The high cost of care is a problem across the country, and no matter how involved the state is, premiums will remain high. One short-term solution that California’s legislators have advocated for is raising the income limit to allow more people to qualify for subsidies. But that’s a political non-starter in Washington right now, and without federal funding, it’s unlikely to happen.

California Sen. Kamala Harris, a Democrat, spoke in favor of the the Affordable Care Act at a rally in Los Angeles in January.

Damian Dovarganes / AP

And just as California is pushing to make the ACA work, it’s also looking at a future without it.

The state’s elected officials have spent considerable time this year pushing back on Republican efforts to repeal and replace parts of the ACA, but they have also been pushing forward on a bold proposal to create a single-payer system.
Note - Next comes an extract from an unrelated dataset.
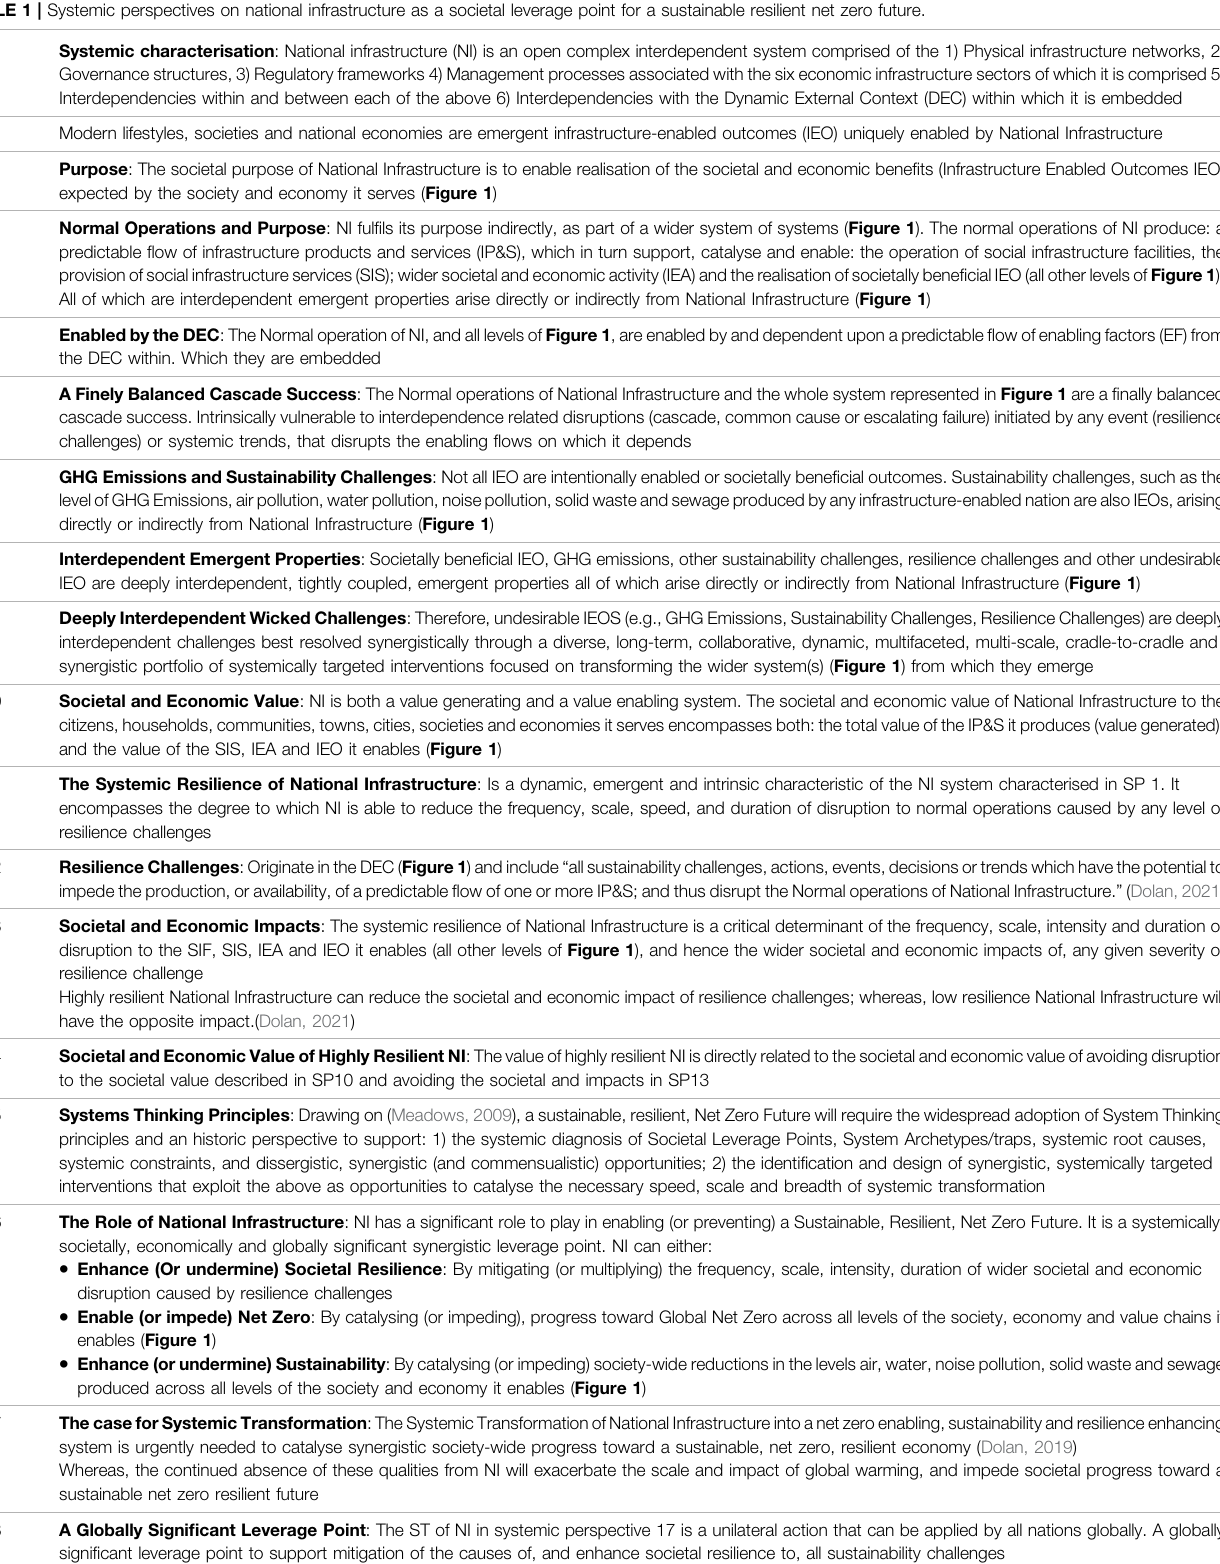
TABLE 1 | Systemic perspectives on national infrastructure as a societal leverage point for a sustainable resilient net zero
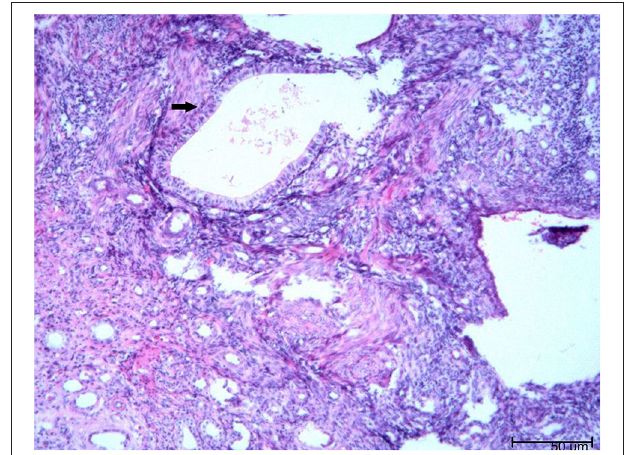
FIGURE 2 | The microscopic pathology proved the diagnosis of renal endometriosis characterized by endometrial glands and embedded stromal cells [hematoxylin and eosin stain (H and E), × 200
The hope is that it would cover the people who are still uninsured — a group that includes, among others, people who don’t qualify for subsidies but are by no means wealthy in a state with an extraordinarily high cost of living, as well as undocumented immigrants who currently can’t access any public assistance.

In many ways, this conversation about a single-payer system is happening precisely because Obamacare has worked so well in California — at its best, the ACA can push the insured rate to 90 percent of the population and keep prices stable. But that can still leave millions uninsured, and stable prices don’t necessarily mean low prices. Health care is expensive. If universal coverage is the goal, as is often declared in the Golden State, it’s unlikely to happen through the Affordable Care Act. But it also can’t happen without federal dollars, as made clear by attempts in Vermont, Colorado … and California to establish a single-payer system. At the very least, that means California wants to save the ACA to keep the federal funds flowing for now — so it can rely on that money for whatever comes next.

But for now, the state has the Affordable Care Act. And California wants the country to know that despite what President Trump has said, the law is far from dead.


  1. Only one insurer is available in select, mostly rural sections of other counties.

  2. The Centers for Medicare and Medicaid Services hasn’t release data on the weighted price increase among marketplaces run by the federal government, so it’s difficult to compare this to the national increase. However, it has said that the average increase of the second lowest cost silver plan, used to calculate subsidies, on federally run marketplaces was 37 percent. The lowest cost silver plan went up 9.2 percent in California, compared with an average of 17 percent on federally run marketplaces.

  3. For this enrollment period, California plans to spend $111 million on advertising and outreach. The federal government cut its planned spending on those activities from $163 million to $47 million.

  4. The number varies depending how the uninsured rate is measured. Around 15 percent of people in California were uninsured in 2013, according to an analysis of Census data. Including people who were uninsured part or most of the year brings the number up to about 20 percent.

  5. Much to the chagrin of some of the hundreds of thousands of people whose plans were canceled before the first open enrollment period.

  6. Tennessee and Iowa both allowed many of these plans to continue and have seen their ACA marketplaces struggle.

Anna Maria Barry-Jester is a senior reporter at Kaiser Health News and California Healthline, and formerly a reporter for FiveThirtyEight.